- Tadodaho Sid Hill at the opening ceremony of the 2022 United Nations Biodiversity Conference

Thadodá·hoˀ
- Incumbent
- Assumed office 2002
- Preceded by: Leon Shenandoah

Personal details
- Born: 1951 or 1952
- Citizenship: Haudenosaunee
- Education: Syracuse University
- Profession: Ironworker, lacrosse player
- Sports career
- Country: Haudenosaunee
- Position: Defense
- NCAA team: Syracuse (1972)
- NLA (1974-1975) team: Montreal Quebecois

= Sid Hill =

Onondaga politician, traditionalist, and athlete

Sidney Hill (Thadodá·hoˀ) is an Onondaga former lacrosse player, retired ironworker, and current Tadodaho of the Haudenosaunee. As a lacrosse player, Hill was captain of the Haudenosaunee men's national lacrosse team from 1984 to 1990. Condoled as Tadodaho in 2002, he is a leader of the Onondaga Nation and Haudenosaunee Confederacy Chiefs Council as well as a spiritual elder of the Haudenosaunee.

==Early life==
Hill is a member of the Eel Clan of the Onondaga people. His uncle, Leon Shenandoah, preceded him as Tadodaho.

==Lacrosse career==
Hill played lacrosse for LaFayette High School. He was named to the 1st Team All-County Lacrosse in 1969 and 1970, becoming co-captain for LaFayette in 1980. Attending Syracuse University from 1971-1972, Hill played for the Syracuse Orange men's lacrosse, where he was leading scorer.

Professionally, Hill briefly played for the Montreal Quebecois as well as the Onondaga Athletic Club. From 1984 to 1990, he played for the Iroquois Nationals, serving as its captain.
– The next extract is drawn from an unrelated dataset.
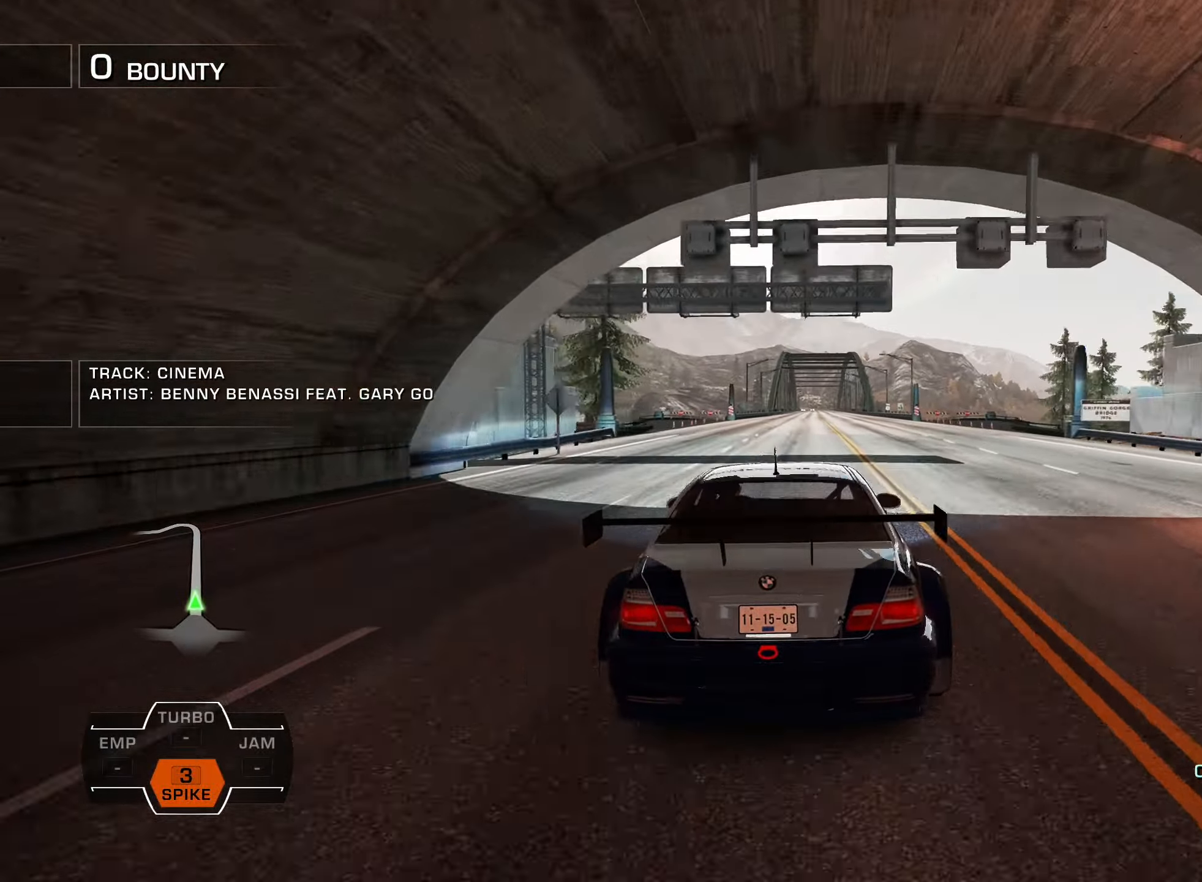
{"buttons": ["R2"], "left_stick": "center", "right_stick": "left", "events": [[16, "DPAD_RIGHT", "down"], [100, "DPAD_RIGHT", "up"]]}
In 2023, Hill was inducted into the Upstate Lacrosse Foundation Hall of Fame.

==Tadodaho (2002-present)==
In 2002, Hill was condoled as Tadodaho. He has been active in land claim cases in New York, by which the Haudenosaunee nations have sought return or compensation for lands they were forced to cede to New York in the aftermath of the American Revolutionary War. The federal courts have upheld some land claim cases.

In 2005, Hill led a group of Onondaga to file papers in United States federal court claiming land ownership over 4000 sqmi in Upstate New York. The ownership assertion by the Onondaga included land along Lake Ontario from the Thousand Islands through Syracuse, to the border of Pennsylvania, and including Onondaga Lake. Hill wanted to highlight the desire of his people to see Onondaga Lake restored to environmental health.

In May 2013, Tadodaho Hill sent a letter to several Haudenosaunee communities in an effort to guide their relation to the Confederacy and its traditional principles. He (and others) have opposed the Oneida Indian Nation's May 16, 2013 agreement with New York State that would involve the tribe's putting their land in trust, accepting New York taxes, and additional New York jurisdiction over their affairs, as part of a deal to gain gambling. (According to Doug George-Kanentiio, a Mohawk journalist, this tribe is not officially part of the Haudenosaunee, as it did not exist when the Confederacy was formed.)

In 2015, Hill traveled to the World People’s Conference on Climate Change and Defense of Life in La Paz, Bolivia at the invitation of Bolivian President Evo Morales. The trip resulted in an international incident when Peruvian authorities refused to accept the Haudenosaunee passport on which Hill and his colleagues traveled.